Notice & Comment

Sohoni on Agency Powers to Create Privileges (AdLaw Bridge Series)

This week at the Seventh Annual Junior Faculty Federal Courts Workshop, hosted by the University of Georgia School of Law (with Kent Barnett and Matt Hall as organizers), there have been a number of terrific presentations that attempt to bridge the gap between theory and practice with an obvious focus on court-related topics such as standing, habeas, class actions, and the like.  But there was also a terrific panel on administrative law, and one piece in particular seemed like a great one to highlight in this week’s AdLaw Bridge Series.
In a very well-written paper entitled “The Power To Privilege” ( University of  Pennsylvania Law Review forthcoming), Mila Sohoni explores a recent legislative development in the context of the Affordable Care Act: Congress has delegated authority to a federal agency to create evidentiary privileges — something that has traditionally been left to Congress or the courts.  Her abstract nicely summarizes the development and accompanying problems:
A new and startling development has recently occurred in the law of delegation: Congress has for the first time expressly delegated to an administrative agency the power to write rules of privilege. Privileges abound in federal law, but until now they have been defined either by statute or by judicial opinion. The type of law that Congress has now authorized agencies to create — the regulatory evidentiary privilege — is a true novelty in our system of law.
This article is the first to grapple with the implications of migrating the power to write rules of privilege from Congress and the courts, on the one hand, to the executive branch, on the other. It begins by describing an underappreciated aspect of the administrative state: that the law of privilege is becoming increasingly important to the functioning of administrative agencies. As a result, administrative agencies are actively pursuing control over the law of evidentiary privilege in order to further their substantive mandates.
Granting agencies that sought-after control through a privilege delegation will imperil key federal and state regulatory and governance interests. First, privilege delegations will reduce agency accountability. A delegated authority to write privileges that enables an agency to shield its own communications from disclosure will allow the agency to insulate itself from external review and oversight. Second, privilege delegations will erode state interests in allowing litigants and the public broad access to information. Agencies promulgating regulatory evidentiary privileges are likely to displace state laws that would permit disclosure to a greater extent than would be the case if Congress and the courts retained the privilege pen. Third, privilege delegations threaten to undercut state sovereignty. When Congress authorizes federal agencies to privilege the communications of state officials, it obstructs the capacity of the states to monitor state agents and thereby produces a type of harm akin to prohibited Congressional commandeering of state governance.

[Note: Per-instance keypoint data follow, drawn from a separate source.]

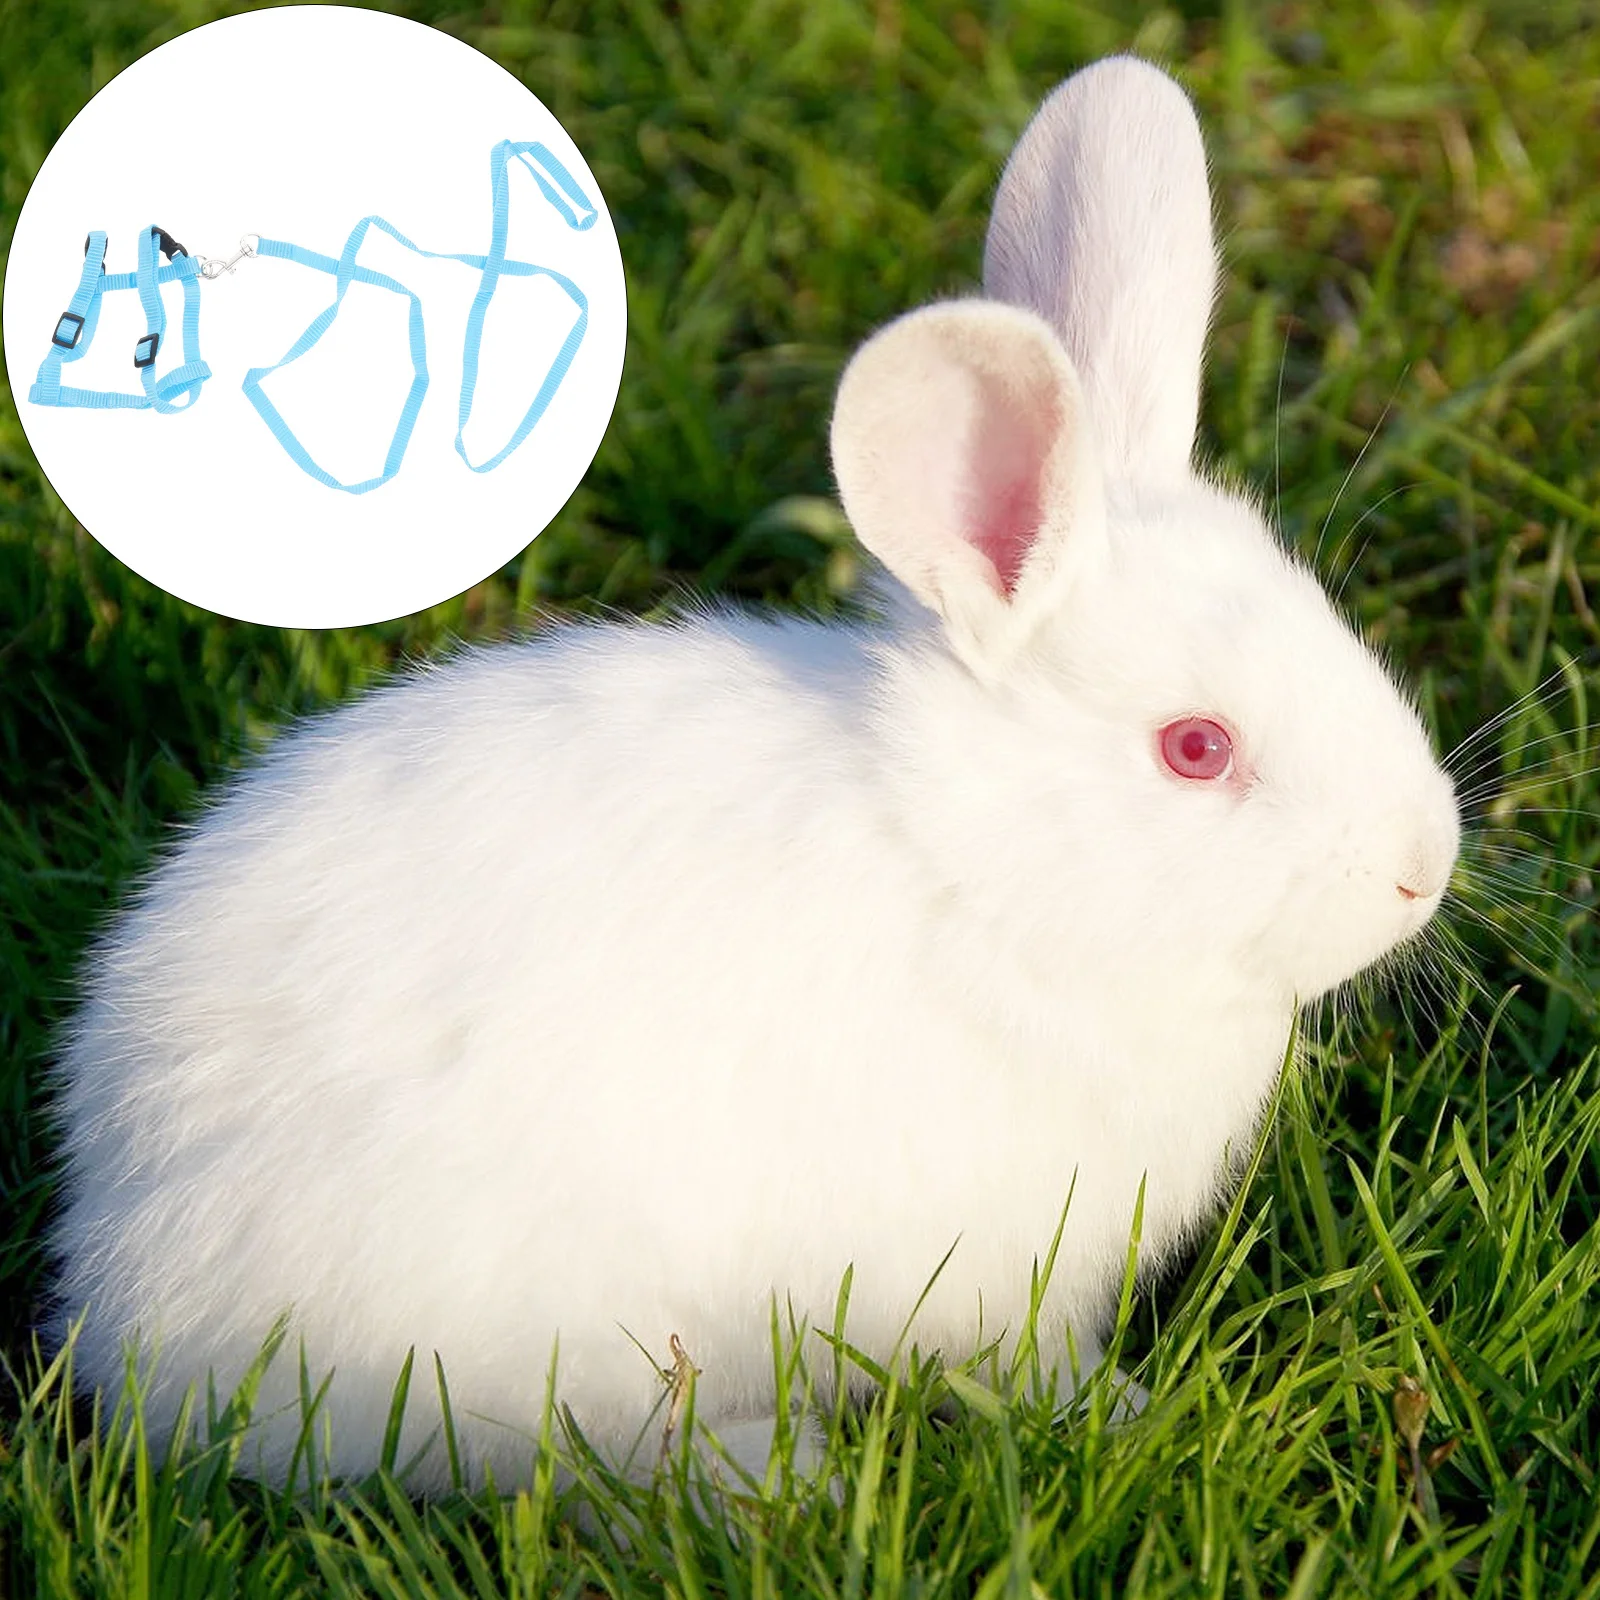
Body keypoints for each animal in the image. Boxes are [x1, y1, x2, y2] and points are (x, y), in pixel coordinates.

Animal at [46, 55, 1461, 1493]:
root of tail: (127, 1289)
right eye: (1196, 749)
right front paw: (1109, 1410)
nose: (1423, 868)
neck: (976, 873)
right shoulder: (983, 1280)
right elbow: (1019, 1362)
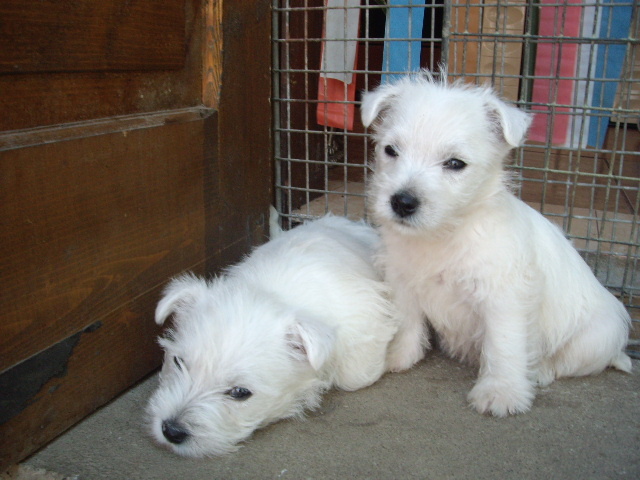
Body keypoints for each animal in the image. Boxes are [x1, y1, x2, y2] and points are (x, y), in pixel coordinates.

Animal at [362, 70, 632, 416]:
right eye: (391, 150)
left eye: (455, 163)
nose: (402, 202)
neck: (445, 233)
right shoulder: (402, 280)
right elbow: (408, 322)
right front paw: (397, 357)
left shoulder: (503, 297)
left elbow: (503, 345)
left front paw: (500, 392)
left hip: (597, 336)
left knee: (568, 362)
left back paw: (540, 370)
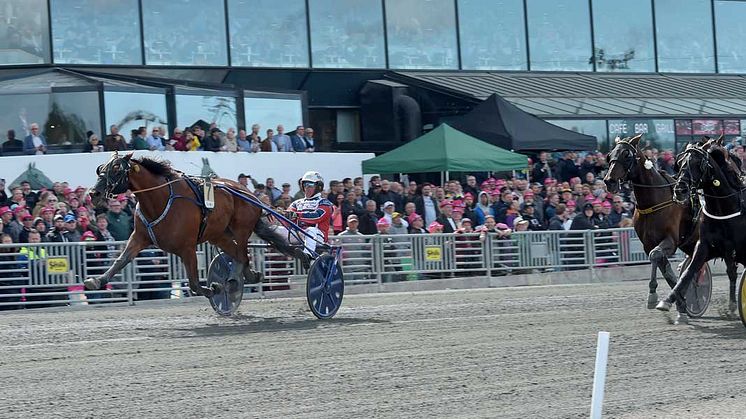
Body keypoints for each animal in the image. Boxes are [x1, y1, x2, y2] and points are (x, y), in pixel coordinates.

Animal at [85, 153, 306, 298]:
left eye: (116, 169)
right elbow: (121, 260)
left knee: (242, 255)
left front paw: (214, 288)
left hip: (241, 229)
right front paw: (96, 280)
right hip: (219, 235)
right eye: (101, 168)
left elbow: (192, 283)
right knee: (238, 255)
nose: (93, 193)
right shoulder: (139, 237)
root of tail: (249, 193)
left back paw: (236, 279)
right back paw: (247, 276)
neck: (160, 199)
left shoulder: (187, 247)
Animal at [600, 135, 700, 312]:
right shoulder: (648, 243)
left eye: (627, 155)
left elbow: (655, 255)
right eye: (609, 155)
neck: (654, 202)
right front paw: (679, 301)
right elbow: (660, 262)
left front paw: (653, 296)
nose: (609, 181)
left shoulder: (671, 241)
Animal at [652, 139, 740, 320]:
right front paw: (669, 301)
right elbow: (689, 271)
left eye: (697, 162)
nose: (680, 189)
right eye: (680, 163)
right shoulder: (705, 245)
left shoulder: (731, 247)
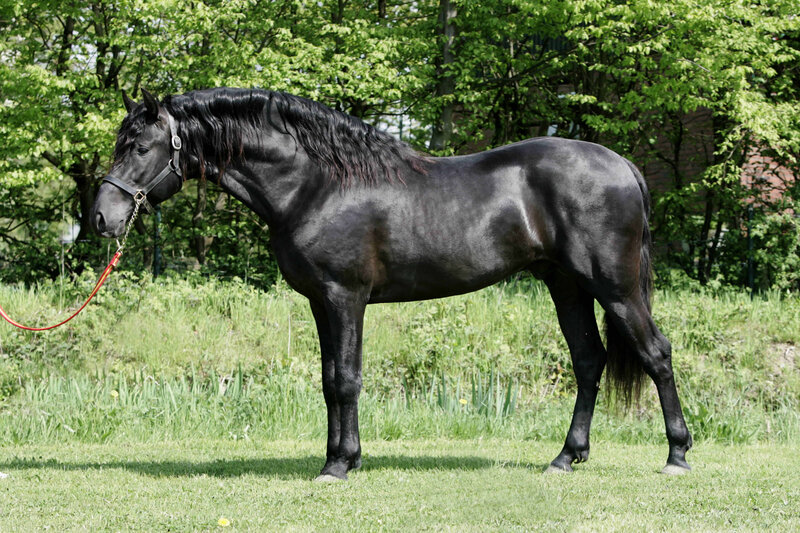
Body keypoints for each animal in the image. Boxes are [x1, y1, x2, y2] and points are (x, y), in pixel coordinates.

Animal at [90, 87, 692, 480]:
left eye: (139, 147)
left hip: (615, 288)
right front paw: (342, 457)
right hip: (567, 286)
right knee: (589, 361)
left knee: (656, 354)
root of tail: (621, 165)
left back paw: (677, 456)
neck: (317, 184)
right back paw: (567, 457)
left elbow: (346, 380)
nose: (100, 217)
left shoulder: (345, 298)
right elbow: (330, 380)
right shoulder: (321, 303)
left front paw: (338, 466)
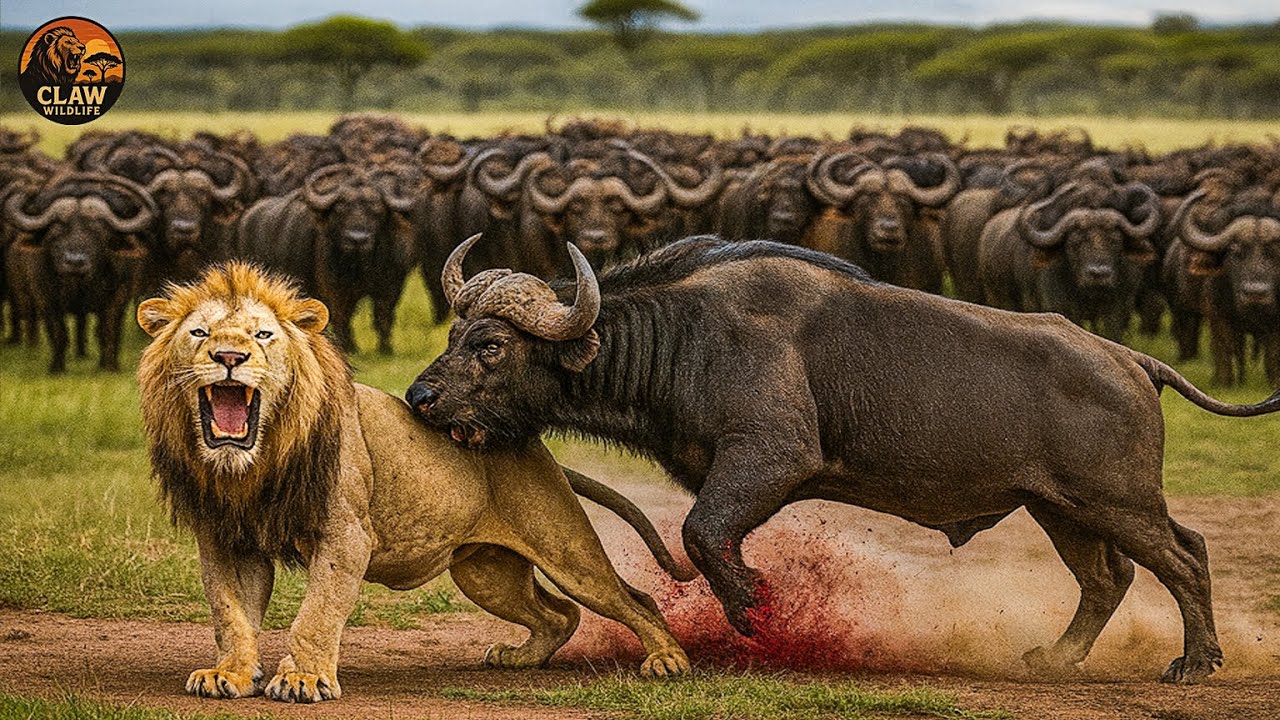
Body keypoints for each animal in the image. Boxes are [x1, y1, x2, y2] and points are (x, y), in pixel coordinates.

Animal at [136, 262, 691, 703]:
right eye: (200, 334)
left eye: (262, 336)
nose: (230, 357)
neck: (255, 463)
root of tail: (528, 444)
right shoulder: (226, 541)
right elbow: (230, 614)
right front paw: (228, 674)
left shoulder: (346, 536)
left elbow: (317, 611)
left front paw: (303, 680)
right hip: (485, 573)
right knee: (560, 614)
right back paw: (521, 658)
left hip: (566, 550)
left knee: (631, 600)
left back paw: (668, 661)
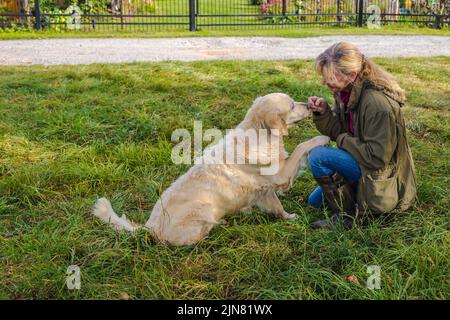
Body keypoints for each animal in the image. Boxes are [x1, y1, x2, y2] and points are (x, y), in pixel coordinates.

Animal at [92, 92, 330, 245]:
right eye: (292, 106)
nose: (309, 105)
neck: (261, 135)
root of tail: (150, 227)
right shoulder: (280, 174)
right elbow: (301, 147)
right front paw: (322, 138)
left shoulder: (265, 189)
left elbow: (277, 206)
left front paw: (288, 217)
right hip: (203, 209)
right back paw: (219, 225)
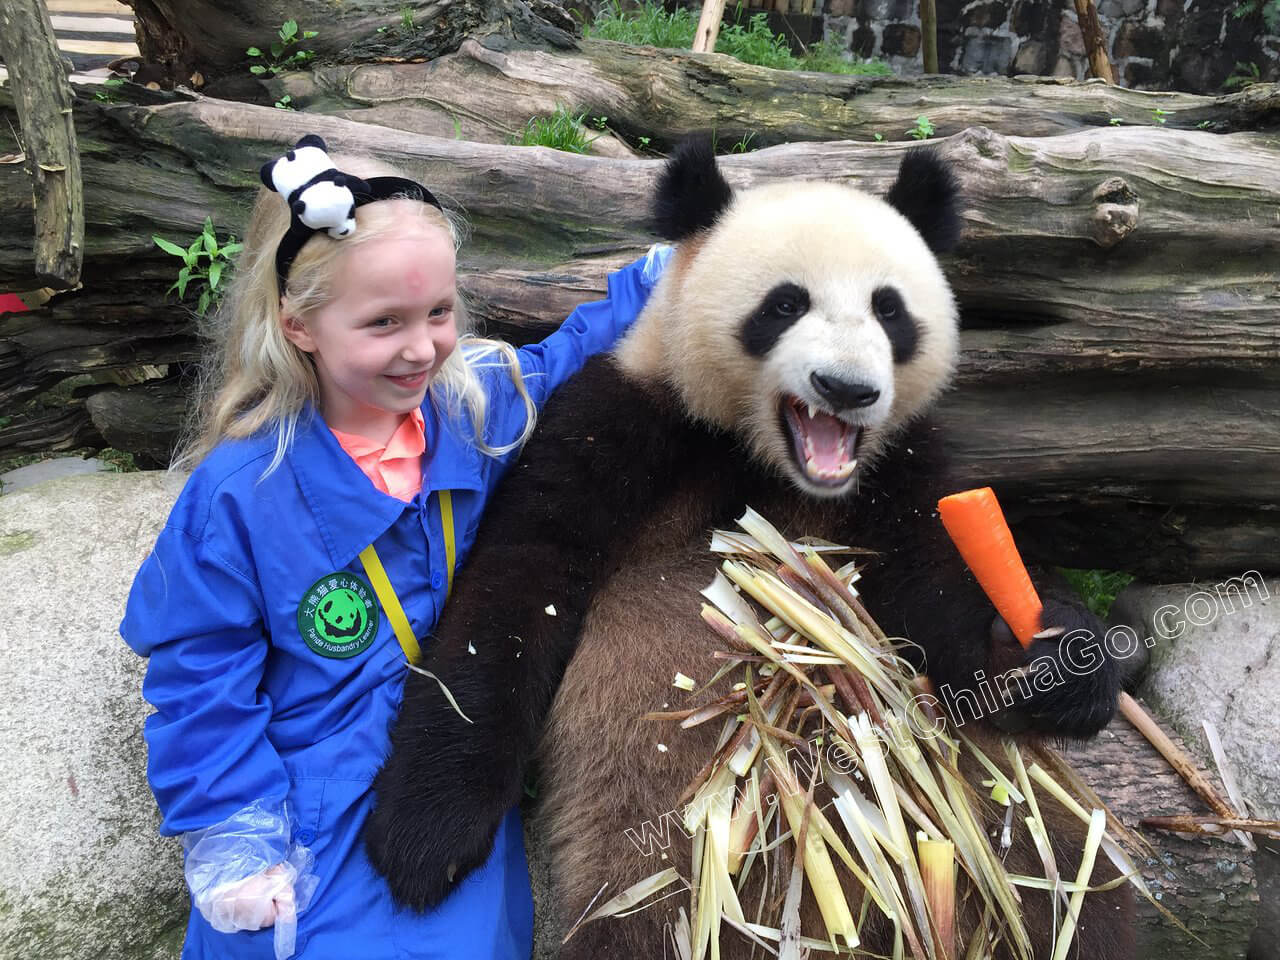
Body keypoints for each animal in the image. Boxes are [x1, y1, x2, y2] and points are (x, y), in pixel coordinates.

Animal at [363, 138, 1131, 957]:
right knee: (643, 905)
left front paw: (1059, 657)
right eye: (785, 304)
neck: (766, 460)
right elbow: (521, 581)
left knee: (1070, 887)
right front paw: (425, 839)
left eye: (889, 309)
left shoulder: (895, 472)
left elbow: (940, 598)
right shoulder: (627, 420)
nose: (846, 389)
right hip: (661, 835)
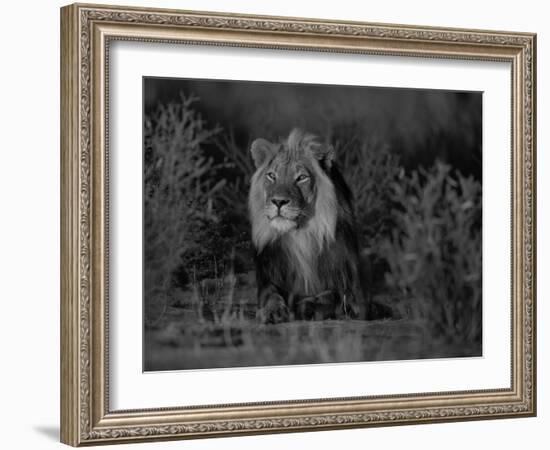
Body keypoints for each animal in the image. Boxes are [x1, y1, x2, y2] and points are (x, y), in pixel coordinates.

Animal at [249, 128, 366, 322]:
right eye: (272, 176)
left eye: (301, 178)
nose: (278, 201)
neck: (302, 236)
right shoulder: (269, 276)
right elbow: (270, 294)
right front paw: (272, 311)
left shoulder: (354, 295)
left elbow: (332, 296)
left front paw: (306, 306)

After establishing the risks attendant to privilege delegations, the article offers some principles that should govern the choice of institution responsible for drafting any new set of privileges that may be invoked by executive branch agencies. Finally, the article explains why this innovation in delegation provides a unique opportunity to test prevailing scholarly models of why and to whom Congress chooses to delegate. When it delegates the power to privilege to an agency, Congress is substituting a new delegate — a politically accountable executive agency — for an old delegate — the politically unaccountable federal courts. Accounts of delegation grounded in party competition have greater explanatory power for this swapping of delegates than alternative accounts.
This is a fascinating legislative development, and it will be interesting to see whether it has staying power as part of the legislative toolbox and what regulatory privilege rules are created (as Professor Sohoni notes, to date there has been no agency action).  If I were ever to write an essay calling for the revival of an enforceable Nondelegation Doctrine, this administrative power to privilege may be Exhibit No. 1.  Professor Sohoni does a terrific job near the end of the paper in making us rethink our view of the appropriate “delegation swaps” between courts and agencies.
On the other hand, I can imagine that if Congress wanted to create new privileges to assist the administrative state in carrying out its regulatory responsibilities, it would make sense to leverage agency expertise on those substantive matters.  Professor Sohoni’s solution is to vest all power in the judicial rulemaking process with input from the federal agencies and other interested parties.  Another option could be to retain the statutory delegation as is — a regulation that goes through notice-and-comment rulemaking and maybe even OIRA presidential review (as well as APA hard look review in the courts).  But perhaps Congress could also add in the last step of the judicial rulemaking process: require congressional approval of the agency’s proposed privileges.
On a somewhat tangential point, Professor Sohoni’s provocative paper also underscores the breadth and variety of privileges asserted across the regulatory state.  I am now curious about how various agencies — in these laboratories of bureaucracy  — approach their use of privileges.  What are the common pitfalls, best practices, etc.?  I hope Professor Sohoni’s paper encourages more work to better understand the role of privileges on the ground in the modern administrative state.